## DIRECTIONS FOR THIS TASK
Copy the passage of the Sylvania Township text from "The Ottawa River" to "Sylvania Township statewide." word for word.

## DOCUMENT TEXT
-- Opening Marker --

Township in Ohio, US

Sylvania Township is one of the eleven townships of Lucas County, Ohio, United States. As of 2020, the total population was 50,679, making it the second most populous municipality of Lucas County, Northwest Ohio, and the 419 / 567 area codes (behind only Toledo).

The township entirely encompasses the city of Sylvania. Excluding the city of Sylvania, the remainder of the township had a population of 31,668 in 2020. The township government is under direction of a 3-member Board of Trustees (elected to staggered 4-year terms), an elected Clerk and a full-time Administrator.

==Geography==
Located in the northern part of the county, it borders the following townships and municipalities:
- Whiteford Township, Monroe County, Michigan - north
- Toledo - east
- Ottawa Hills - southeast
- Springfield Township - south
- Spencer Township - southwest
- Richfield Township - west
- Riga Township, Lenawee County, Michigan - northwest

The city of Sylvania lies in northern Sylvania Township.

The Ottawa River and Ten Mile Creek both flow through the township.

==Name and history==
The township was named for its former woodlands, Sylvania being a name derived from Latin meaning "forest land". It is the only Sylvania Township statewide.

-- Closing Marker --

## SUPPLIED ENTRIES
-- Opening Marker --

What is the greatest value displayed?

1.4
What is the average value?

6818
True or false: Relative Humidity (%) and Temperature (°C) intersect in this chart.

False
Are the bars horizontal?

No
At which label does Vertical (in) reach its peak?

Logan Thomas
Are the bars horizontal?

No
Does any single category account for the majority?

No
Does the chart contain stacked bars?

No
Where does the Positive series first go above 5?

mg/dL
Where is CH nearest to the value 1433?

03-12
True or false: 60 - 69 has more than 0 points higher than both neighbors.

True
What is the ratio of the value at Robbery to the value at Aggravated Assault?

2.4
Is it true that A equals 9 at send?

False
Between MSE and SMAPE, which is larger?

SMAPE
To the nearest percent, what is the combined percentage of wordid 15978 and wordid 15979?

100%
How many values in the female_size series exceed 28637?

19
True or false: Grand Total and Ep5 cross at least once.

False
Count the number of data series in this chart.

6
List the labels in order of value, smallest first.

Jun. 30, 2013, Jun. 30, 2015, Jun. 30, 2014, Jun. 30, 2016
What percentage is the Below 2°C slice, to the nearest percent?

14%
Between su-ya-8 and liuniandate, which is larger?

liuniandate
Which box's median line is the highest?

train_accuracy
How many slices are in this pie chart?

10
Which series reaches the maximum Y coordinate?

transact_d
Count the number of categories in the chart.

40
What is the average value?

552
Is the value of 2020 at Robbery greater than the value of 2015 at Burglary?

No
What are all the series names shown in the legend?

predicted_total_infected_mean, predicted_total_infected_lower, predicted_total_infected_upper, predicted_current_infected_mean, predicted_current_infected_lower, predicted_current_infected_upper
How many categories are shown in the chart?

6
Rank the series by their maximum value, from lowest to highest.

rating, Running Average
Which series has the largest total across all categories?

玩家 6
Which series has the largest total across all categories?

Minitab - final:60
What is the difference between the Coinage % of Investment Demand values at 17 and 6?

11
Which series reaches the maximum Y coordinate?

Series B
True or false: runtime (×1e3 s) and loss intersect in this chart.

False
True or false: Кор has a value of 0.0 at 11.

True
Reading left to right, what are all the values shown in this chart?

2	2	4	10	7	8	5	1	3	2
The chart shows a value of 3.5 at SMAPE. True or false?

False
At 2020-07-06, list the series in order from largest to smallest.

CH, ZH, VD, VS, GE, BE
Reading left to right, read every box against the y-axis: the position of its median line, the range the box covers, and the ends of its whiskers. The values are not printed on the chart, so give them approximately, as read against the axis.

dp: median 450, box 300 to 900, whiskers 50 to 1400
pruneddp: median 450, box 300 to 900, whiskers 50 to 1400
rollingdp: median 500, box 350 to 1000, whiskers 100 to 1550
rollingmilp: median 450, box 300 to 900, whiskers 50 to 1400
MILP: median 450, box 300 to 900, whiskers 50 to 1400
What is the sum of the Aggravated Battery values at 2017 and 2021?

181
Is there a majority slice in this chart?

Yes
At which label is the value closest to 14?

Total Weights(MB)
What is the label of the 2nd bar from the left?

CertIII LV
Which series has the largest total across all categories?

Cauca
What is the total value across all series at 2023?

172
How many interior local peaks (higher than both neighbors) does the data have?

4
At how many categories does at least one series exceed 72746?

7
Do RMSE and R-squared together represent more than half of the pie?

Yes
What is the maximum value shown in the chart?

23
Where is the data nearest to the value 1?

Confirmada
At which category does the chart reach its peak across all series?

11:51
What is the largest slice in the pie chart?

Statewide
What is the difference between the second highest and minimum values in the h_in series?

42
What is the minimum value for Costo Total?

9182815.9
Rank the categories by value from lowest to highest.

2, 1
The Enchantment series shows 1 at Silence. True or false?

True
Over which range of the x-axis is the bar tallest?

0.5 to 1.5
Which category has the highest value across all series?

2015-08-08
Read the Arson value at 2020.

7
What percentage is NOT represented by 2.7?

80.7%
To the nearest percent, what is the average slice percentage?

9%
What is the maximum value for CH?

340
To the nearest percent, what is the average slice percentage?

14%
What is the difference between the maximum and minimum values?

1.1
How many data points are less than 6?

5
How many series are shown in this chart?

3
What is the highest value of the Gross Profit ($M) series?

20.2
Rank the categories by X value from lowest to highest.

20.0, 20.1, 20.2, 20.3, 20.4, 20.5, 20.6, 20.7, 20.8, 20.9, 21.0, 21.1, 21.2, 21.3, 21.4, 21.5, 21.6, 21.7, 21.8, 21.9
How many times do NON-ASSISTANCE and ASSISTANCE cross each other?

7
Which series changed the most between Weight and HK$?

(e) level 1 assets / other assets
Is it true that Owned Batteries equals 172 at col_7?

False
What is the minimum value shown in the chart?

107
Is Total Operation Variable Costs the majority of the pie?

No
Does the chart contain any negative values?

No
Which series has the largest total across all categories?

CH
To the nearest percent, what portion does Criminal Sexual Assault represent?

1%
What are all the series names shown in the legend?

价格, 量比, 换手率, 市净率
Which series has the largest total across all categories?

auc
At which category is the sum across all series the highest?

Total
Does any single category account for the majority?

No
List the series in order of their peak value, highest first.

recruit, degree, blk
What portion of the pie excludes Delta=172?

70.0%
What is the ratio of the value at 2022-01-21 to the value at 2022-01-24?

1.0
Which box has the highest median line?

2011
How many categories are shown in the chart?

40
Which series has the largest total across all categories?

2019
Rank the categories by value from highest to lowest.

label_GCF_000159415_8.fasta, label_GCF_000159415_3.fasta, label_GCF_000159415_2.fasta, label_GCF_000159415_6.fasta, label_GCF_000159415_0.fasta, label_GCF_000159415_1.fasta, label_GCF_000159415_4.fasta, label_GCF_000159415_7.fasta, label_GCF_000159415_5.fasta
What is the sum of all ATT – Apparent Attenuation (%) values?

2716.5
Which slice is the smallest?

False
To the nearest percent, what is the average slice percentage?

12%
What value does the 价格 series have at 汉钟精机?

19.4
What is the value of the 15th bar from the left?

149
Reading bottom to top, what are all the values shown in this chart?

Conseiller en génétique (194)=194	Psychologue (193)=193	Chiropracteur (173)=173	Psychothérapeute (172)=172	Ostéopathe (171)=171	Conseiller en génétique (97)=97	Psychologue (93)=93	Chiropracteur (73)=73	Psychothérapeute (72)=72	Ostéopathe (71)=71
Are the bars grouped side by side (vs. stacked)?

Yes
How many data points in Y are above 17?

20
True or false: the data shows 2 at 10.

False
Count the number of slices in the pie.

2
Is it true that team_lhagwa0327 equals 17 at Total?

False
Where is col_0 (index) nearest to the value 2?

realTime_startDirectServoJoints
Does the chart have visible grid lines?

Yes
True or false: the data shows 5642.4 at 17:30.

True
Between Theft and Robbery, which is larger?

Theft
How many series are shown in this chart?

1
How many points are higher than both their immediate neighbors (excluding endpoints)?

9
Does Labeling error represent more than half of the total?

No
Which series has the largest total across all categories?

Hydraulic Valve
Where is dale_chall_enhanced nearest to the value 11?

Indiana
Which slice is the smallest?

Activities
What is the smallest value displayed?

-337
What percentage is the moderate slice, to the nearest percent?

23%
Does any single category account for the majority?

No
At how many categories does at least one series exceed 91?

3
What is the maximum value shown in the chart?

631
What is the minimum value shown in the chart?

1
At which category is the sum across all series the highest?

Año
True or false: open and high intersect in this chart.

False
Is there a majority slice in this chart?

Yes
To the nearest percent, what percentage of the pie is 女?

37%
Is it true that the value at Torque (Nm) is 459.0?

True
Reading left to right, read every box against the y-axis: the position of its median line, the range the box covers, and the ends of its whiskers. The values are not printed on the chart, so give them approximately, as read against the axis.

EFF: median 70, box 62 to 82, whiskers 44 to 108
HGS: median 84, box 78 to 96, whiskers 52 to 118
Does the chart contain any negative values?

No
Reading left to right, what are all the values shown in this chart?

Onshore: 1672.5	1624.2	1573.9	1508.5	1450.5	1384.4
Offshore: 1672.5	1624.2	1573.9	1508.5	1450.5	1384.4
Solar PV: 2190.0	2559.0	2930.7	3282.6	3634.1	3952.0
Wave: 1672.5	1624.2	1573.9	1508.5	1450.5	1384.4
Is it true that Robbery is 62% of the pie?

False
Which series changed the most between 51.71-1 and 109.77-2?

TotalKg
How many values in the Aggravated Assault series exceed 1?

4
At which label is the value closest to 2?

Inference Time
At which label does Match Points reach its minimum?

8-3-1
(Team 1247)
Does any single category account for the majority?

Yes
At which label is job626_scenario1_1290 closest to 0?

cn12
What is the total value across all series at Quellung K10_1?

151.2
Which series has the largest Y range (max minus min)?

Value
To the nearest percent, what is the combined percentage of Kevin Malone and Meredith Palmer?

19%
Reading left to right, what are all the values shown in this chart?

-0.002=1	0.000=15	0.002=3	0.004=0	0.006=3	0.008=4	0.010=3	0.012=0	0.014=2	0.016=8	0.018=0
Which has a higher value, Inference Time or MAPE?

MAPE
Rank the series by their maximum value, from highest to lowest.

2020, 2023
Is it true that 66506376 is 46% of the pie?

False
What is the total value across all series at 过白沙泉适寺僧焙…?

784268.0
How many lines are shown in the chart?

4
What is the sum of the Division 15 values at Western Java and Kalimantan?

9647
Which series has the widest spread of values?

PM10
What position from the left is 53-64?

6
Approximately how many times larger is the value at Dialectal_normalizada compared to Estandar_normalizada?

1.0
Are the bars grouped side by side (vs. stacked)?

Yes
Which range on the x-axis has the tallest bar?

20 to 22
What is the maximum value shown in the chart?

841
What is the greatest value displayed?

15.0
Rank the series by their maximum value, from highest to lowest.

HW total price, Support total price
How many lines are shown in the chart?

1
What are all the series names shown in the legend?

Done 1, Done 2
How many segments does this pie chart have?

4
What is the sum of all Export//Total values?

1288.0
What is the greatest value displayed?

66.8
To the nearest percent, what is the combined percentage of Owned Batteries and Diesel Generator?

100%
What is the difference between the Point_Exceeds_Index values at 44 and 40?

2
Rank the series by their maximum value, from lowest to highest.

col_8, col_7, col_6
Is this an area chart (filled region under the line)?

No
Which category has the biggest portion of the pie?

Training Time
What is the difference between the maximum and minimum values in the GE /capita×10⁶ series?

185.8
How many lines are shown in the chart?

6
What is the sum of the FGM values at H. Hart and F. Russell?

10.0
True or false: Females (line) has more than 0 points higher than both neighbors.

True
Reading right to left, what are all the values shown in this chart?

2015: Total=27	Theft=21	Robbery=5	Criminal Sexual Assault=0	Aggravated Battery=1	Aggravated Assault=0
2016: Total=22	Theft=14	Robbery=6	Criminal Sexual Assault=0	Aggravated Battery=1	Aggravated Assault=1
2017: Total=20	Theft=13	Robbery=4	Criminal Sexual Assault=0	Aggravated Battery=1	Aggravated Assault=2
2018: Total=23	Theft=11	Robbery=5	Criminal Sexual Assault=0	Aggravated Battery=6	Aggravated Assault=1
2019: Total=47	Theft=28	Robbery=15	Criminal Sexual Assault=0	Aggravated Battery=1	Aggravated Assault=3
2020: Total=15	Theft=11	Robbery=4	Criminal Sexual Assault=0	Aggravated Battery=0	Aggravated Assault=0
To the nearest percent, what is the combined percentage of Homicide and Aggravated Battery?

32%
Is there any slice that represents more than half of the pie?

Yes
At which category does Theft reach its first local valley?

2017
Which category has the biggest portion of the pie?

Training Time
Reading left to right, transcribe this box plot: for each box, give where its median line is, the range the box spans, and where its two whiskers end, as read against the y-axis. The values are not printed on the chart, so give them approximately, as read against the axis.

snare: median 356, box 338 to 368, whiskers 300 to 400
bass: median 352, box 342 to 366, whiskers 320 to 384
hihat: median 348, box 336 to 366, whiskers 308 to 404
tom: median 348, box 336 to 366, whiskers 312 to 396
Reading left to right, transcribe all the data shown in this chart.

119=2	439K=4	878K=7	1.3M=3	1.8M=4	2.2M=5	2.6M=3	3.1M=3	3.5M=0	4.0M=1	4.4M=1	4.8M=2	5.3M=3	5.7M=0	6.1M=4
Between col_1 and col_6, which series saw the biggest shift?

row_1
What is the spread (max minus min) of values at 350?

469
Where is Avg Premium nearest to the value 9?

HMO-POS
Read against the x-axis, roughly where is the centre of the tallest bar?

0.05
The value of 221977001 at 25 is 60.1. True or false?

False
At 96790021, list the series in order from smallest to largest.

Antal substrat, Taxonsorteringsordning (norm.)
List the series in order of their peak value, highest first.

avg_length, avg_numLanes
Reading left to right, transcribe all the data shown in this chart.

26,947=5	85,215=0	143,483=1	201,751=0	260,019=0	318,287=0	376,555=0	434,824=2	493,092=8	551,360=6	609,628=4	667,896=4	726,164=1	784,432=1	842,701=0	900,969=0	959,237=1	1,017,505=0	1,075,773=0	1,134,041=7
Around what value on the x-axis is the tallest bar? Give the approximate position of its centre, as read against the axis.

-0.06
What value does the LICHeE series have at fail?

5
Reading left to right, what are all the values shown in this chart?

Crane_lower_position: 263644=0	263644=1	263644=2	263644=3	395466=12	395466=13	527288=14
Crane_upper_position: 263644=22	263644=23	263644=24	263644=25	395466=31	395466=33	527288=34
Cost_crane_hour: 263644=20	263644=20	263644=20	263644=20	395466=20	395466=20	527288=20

-- Closing Marker --

## TASK OUTPUT
The Ottawa River and Ten Mile Creek both flow through the township.

==Name and history==
The township was named for its former woodlands, Sylvania being a name derived from Latin meaning "forest land". It is the only Sylvania Township statewide.